> [提示文]:
"""

気象庁では運用中の各種防災気象情報について適宜見直しをおこなっており、その結果として個々の情報の高度化や各市町村の防災対応支援の強化に一定の効果はありましたが、 一方で情報数の増加や運用の複雑化等の問題も生じました。

また、令和元年(2019年)から導入された「警戒レベル」についても、その警戒レベルに応じて、これに相当する防災気象情報の発表を主体的におこなう機関や、発表の基準が異なる等の課題がありました。

このような状況から、シンプルでわかりやすい防災気象情報の提供に向けた、これら情報全体の体系整理と個々の情報の見直し、及び受け手側の立場に立った情報への改善等のため、 令和4年1月(2022年)から令和6年6月(2024年)にかけて「防災気象情報に関する検討会」を開催し、検討をおこないました。

配信資料に関する技術情報 第634号 の内容を一部編集して記載

シンプルに言えば、災害が起きるたび防災情報の新設や変更を長年積み重ねた結果、発表主体や運用が複雑になってしまったので整理をおこないたい、ということです。

"""

> [練習課題]:
1. 防災気象情報についての提示文によると、「防災気象情報に関する検討会」はいつからいつまで開催されたか。
2. 防災気象情報についての提示文の「気象庁では運用中の各種防災気」から「こないたい、ということです。」までを、「警戒レベル」を「避難レベル」に置き換えて書き直せ。

> [データ一覧]:
"""

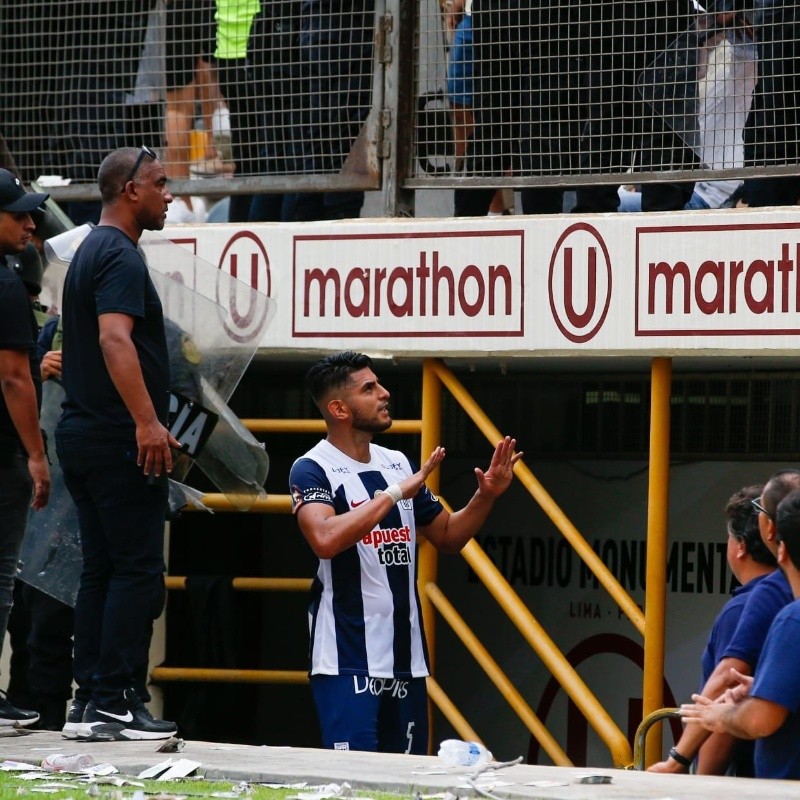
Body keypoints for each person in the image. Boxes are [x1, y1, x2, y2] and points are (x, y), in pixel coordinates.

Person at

"""

> [課題別解答]:
1. 令和4年1月(2022年)から令和6年6月(2024年)まで開催された。

2.
気象庁では運用中の各種防災気象情報について適宜見直しをおこなっており、その結果として個々の情報の高度化や各市町村の防災対応支援の強化に一定の効果はありましたが、 一方で情報数の増加や運用の複雑化等の問題も生じました。

また、令和元年(2019年)から導入された「避難レベル」についても、その避難レベルに応じて、これに相当する防災気象情報の発表を主体的におこなう機関や、発表の基準が異なる等の課題がありました。

このような状況から、シンプルでわかりやすい防災気象情報の提供に向けた、これら情報全体の体系整理と個々の情報の見直し、及び受け手側の立場に立った情報への改善等のため、 令和4年1月(2022年)から令和6年6月(2024年)にかけて「防災気象情報に関する検討会」を開催し、検討をおこないました。

配信資料に関する技術情報 第634号 の内容を一部編集して記載

シンプルに言えば、災害が起きるたび防災情報の新設や変更を長年積み重ねた結果、発表主体や運用が複雑になってしまったので整理をおこないたい、ということです。